For years afterward, I would return to that corner in my imagination. Every hero in every story I watched or read fought back against villains. Who is an older boy who picks a fight with a younger boy but a villain? I didn’t want to be a coward, and doing nothing seemed cowardly. So I would fight back in my imagination, would have somehow learned Kung Fu’s lethal choreography – but these fantasies never satisfied me. They left me with the same restlessness I sensed in the angry boys, as if that one fight wouldn’t be enough, as if I’d need another villain and another villain and another villain, just as Kwai Chang Caine managed to find every week.
Then when one summer evening when I was sixteen, I was on my way to my girlfriend’s house. She lived a little beyond where Summit Ave School used to stand, and so I followed the same path I used to walk when I was a kid going to school. Halfway to her house I came to the same corner, and looking up from my thoughts I saw him: the same bleach blond hair and the same freckles, only now he and I were the same height. He was riding a ten-speed bike, and he peddled over to me and asked if I had a cigarette. I didn’t.
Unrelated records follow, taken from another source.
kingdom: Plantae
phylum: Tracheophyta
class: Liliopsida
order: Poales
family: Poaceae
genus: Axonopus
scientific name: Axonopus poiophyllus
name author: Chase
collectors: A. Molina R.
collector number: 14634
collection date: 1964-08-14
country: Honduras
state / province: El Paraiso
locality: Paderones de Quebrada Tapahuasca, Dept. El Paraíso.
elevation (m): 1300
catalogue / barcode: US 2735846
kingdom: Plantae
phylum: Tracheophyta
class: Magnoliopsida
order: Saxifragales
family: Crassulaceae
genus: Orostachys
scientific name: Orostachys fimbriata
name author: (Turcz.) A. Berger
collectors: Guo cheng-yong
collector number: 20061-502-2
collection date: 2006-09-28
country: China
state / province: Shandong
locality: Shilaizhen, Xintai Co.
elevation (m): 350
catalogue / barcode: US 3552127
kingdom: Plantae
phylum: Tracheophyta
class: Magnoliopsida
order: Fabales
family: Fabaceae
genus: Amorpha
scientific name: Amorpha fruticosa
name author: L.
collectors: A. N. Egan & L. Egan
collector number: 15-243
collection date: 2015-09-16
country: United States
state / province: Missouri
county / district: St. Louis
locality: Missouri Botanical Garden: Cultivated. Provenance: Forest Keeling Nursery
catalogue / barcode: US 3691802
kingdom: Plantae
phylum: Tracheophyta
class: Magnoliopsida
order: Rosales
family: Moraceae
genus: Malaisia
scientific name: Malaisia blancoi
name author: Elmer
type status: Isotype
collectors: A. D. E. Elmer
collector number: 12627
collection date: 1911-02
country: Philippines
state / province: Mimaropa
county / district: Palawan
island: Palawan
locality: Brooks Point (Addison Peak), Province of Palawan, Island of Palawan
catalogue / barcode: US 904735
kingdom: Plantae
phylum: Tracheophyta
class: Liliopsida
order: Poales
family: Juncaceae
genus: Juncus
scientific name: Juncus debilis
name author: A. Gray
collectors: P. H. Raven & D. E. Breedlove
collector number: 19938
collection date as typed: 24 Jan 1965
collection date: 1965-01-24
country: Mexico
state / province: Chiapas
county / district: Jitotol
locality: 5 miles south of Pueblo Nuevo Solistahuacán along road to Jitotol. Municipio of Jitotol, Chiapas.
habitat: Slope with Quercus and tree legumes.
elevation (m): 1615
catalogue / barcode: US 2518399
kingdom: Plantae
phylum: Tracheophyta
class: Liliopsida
He began riding in a circle near me, asking what I was up to, where I was going. I told him I was going to see my girlfriend and this pleased him.
I kept wondering if he remembered me and that headlock. If he did, nothing in his face betrayed that. He just kept circling in on his bike, talking about girls now, and also cigarettes and some plan he had for how he would get cigarettes even though he had no money. I got the feeling that if I wanted, I could join him on his evening’s adventure, and that he and I could be become criminal friends. I had learned by this time that I knew how to be friends with just about anybody. It was a good skill to have, but one you had to employ strategically. So I told him I was sorry, that my girlfriend was expecting me. This pleased him again, and he gave me a wink and peddled off into the evening.
Funny, I thought as I watched him go, that I wasn’t scared of him at all. In fact, I couldn’t remember the last time I’d been scared of another boy. When did that happen? It felt like just yesterday that the threat of fighting hung over my daily life like a test I’d soon have to take. As I passed the parking lot that used to be Summit Ave School, I retraced the years in my mind, boy after boy after boy until I was at that corner again, doing nothing in the headlock, about to defeat the only villain I would ever know.